Private Investoren sollen 130 Hektar großes Gelände entwickeln, doch der Sanierungsaufwand wird auf 175 Millionen Euro geschätzt

Von Tobias Arbinger

Das Gelände liegt im Schatten des Olympiastadions und gilt als Terra Incognita. Riesige Sportflächen, Hallen und Funktionärsgebäude aus den 20er und 30er Jahren liegen hier. Die Architektur ist typisch für die Weimarer und die NS-Zeit. Den Eingang zum Turnerhaus zum Beispiel säumen goldene Adler. Wandreliefs von Athleten zieren die Wände des Foyers und der markige Spruch: „Kraft ist Parole des Lebens“. Aber auch Überbleibsel der britischen Schutzmacht, die hier 45 Jahre lang ihr Hauptquartier hatte, kann man im „Deutschen Sportforum“ entdecken.

Früher war das Gelände im Norden des ehemaligen „Reichssportfeldes“ für die Öffentlichkeit tabu. Doch nun, während das benachbarte Olympiastadion - Austragungsort der Olympischen Spiele von 1936 unter den Nationalsozialisten - für die Fußballweltmeisterschaft saniert wird, werden Begehrlichkeiten um die Nutzung des laut Senat „weltweit einzigartigen Ensembles“ formuliert. Derzeit baut Hertha BSC im Sportforum ein Trainingszentrum auf, andere Vereine nutzen die alten Turnhallen, ein Teil des Sportmuseums sitzt hier. Doch wie sieht die Zukunft der Sportplätze und der größtenteils leer stehenden Bauten aus? Der Senat sei untätig, beklagte gestern die Fraktion der Grünen im Abgeordnetenhaus.

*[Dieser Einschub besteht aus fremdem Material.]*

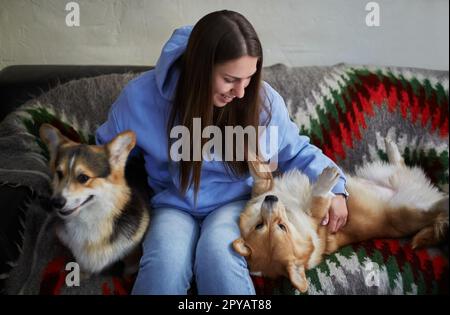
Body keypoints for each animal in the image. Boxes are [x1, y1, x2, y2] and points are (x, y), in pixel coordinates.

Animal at [234, 141, 448, 294]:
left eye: (261, 226)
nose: (271, 200)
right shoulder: (316, 215)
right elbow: (318, 198)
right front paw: (326, 180)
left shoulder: (264, 190)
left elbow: (259, 173)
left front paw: (248, 152)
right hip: (405, 212)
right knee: (433, 210)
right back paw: (443, 201)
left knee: (401, 165)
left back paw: (390, 146)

„Ich befürchte, dass der Breitensport auf dem Gelände gegenüber Hertha BSC und anderem Profisport benachteiligt wird“, sagte der Fraktionsvorsitzende Wolfgang Wieland. „Ich wünsche mir eine intensive Nutzung durch alle Sportler, insbesondere Jugendliche und deutliche Hinweise auf den Missbrauch des Sports durch die Nazis.“ Einer wichtigen Einrichtung wie dem Sportmuseum werde zu wenig Aufmerksamkeit geschenkt. Sein Ausbau ist dringender Wunsch der Grünen. Unweit des Orginalschauplatzes könnte die Geschichte der Spiele im Nazideutschland dargestellt werden. „Gefragt sind jetzt nicht Gutachten und Konzepte, sondern Taten“, sagte Wieland. Seine Fraktion kritisiert zudem, dass der Senat den Landessportbund bislang nicht einbezogen habe.

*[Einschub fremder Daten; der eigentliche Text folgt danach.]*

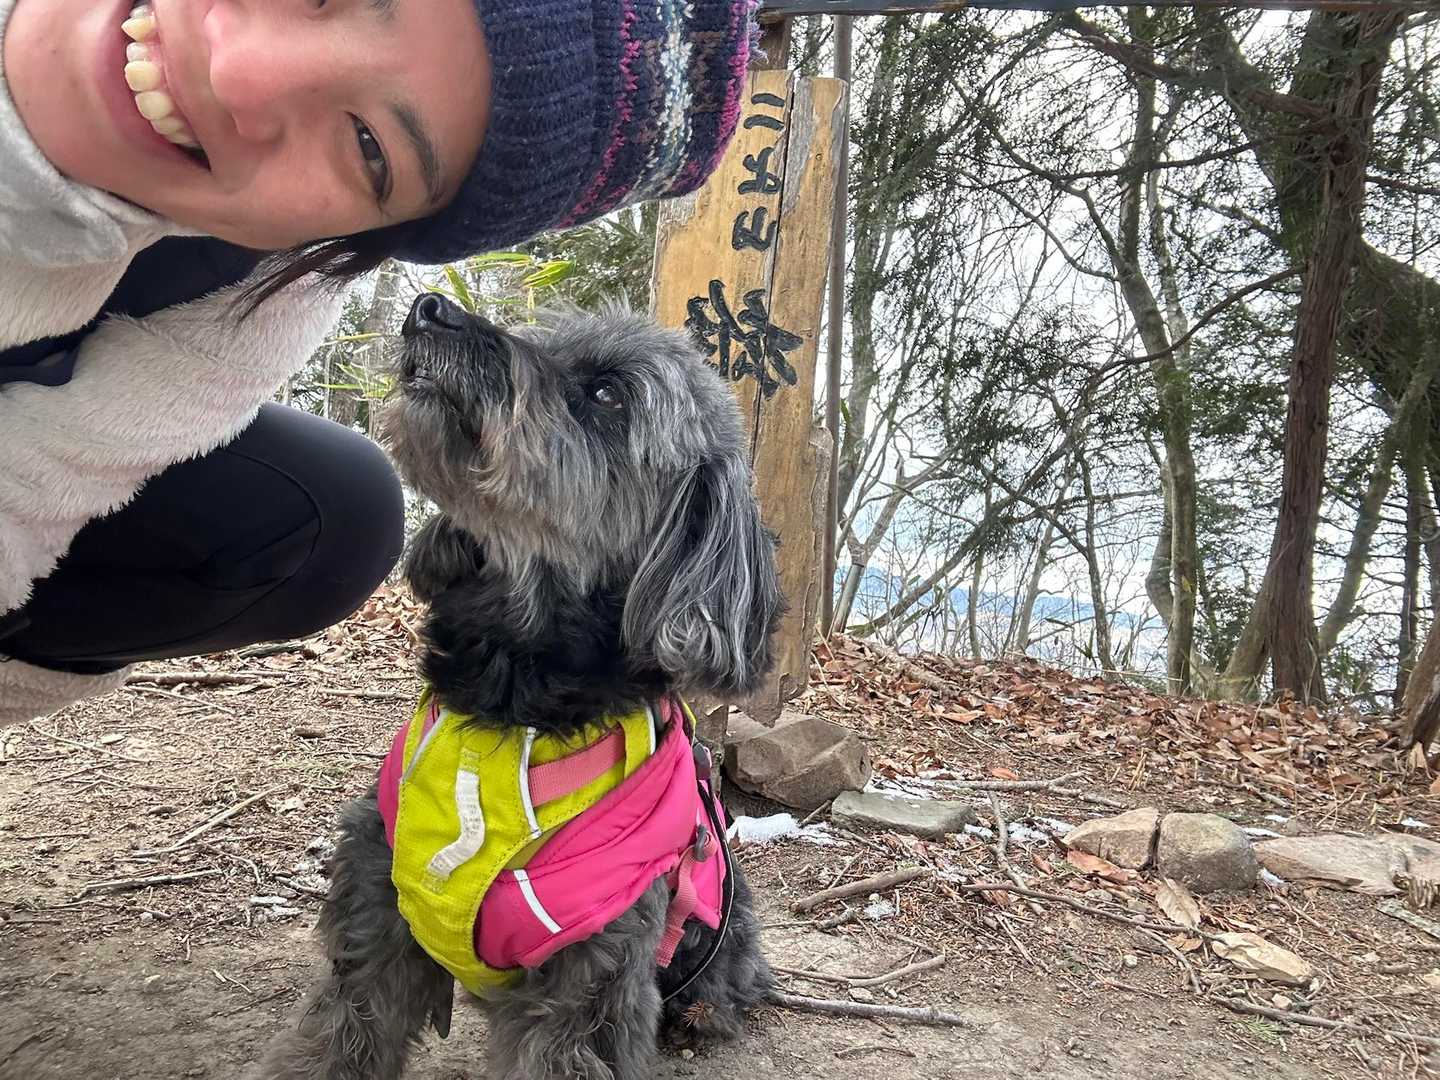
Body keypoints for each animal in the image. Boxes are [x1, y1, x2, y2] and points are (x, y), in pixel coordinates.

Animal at [252, 293, 783, 1080]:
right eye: (543, 340)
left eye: (606, 393)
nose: (429, 307)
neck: (510, 706)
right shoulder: (376, 908)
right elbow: (341, 1033)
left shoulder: (589, 975)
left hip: (726, 929)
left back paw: (700, 1019)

„Das Gelände wird selbstverständlich allen Sportarten, der Öffentlichkeit und Touristen offenstehen“, sagt dazu der Sprecher der Sportverwaltung, Thomas John. Vergangenen Oktober habe sein Haus ein grobes Leitkonzept zur Nutzung des 130 Hektar großen Olympiageländes veröffentlicht. Derzeit stimmten sich verschiedene Senatsverwaltungen darüber ab. Eine Olympia-GmbH soll gegründet werden und „das Schatzkästchen“ mit Hilfe privater Investoren entwickeln. Der Landessportbund werde nach der Abstimmungsrunde „selbstverständlich hinzugezogen“. Der Vorwurf, das Gros des nördlichen Reichssportfeldes werde Hertha BSC zugeschanzt, „stimmt nicht“. Eine wichtige Rolle des Vereins sei aber „gewünscht und gewollt“, sagte John.

„Sport, Freizeit, Wissenschaft“, wünscht sich Manfred Nippe vom Landessportbund auf dem Gelände. Es wäre auch ideal als Standort für die Sportlehrerausbildung der Humboldt-Universität, sagt er. Die Uni suche dafür seit Jahren einen Standort.

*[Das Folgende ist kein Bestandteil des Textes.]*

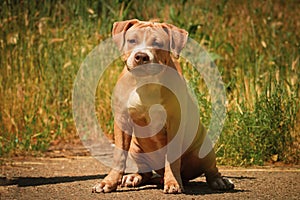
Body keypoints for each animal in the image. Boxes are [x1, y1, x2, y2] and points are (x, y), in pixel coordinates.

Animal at [92, 18, 234, 194]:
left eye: (158, 43)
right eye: (132, 41)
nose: (141, 56)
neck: (145, 83)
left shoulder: (174, 122)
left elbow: (172, 158)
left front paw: (172, 182)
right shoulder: (122, 120)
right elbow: (119, 156)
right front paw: (108, 182)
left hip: (205, 148)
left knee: (210, 169)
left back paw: (219, 181)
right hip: (136, 148)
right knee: (145, 172)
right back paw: (134, 177)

Auf rund 175 Millionen Euro wurden der Sanierungsaufwand für das Umfeld des Olympiastadions vor einigen Jahren beziffert. Wie hoch er tatsächlich ist, hängt von den konkreten Plänen für die Sportflächen und Gebäude ab. In der Vergangenheit hatten sich die Nutzungen mehrfach verändert. Vor allem die Briten hatten Anlagen umgewidmet. Sie ließen ein Schwimmbecken für einen Exerzierplatz zuschütten. In Sporthallen richteten sie Werkstätten und Büros ein. In der früheren Dienstvilla des „Reichssportführers“ auf dem Gelände soll schon die Queen gefeiert haben. Heute kann man sie für Hochzeitsparties mieten.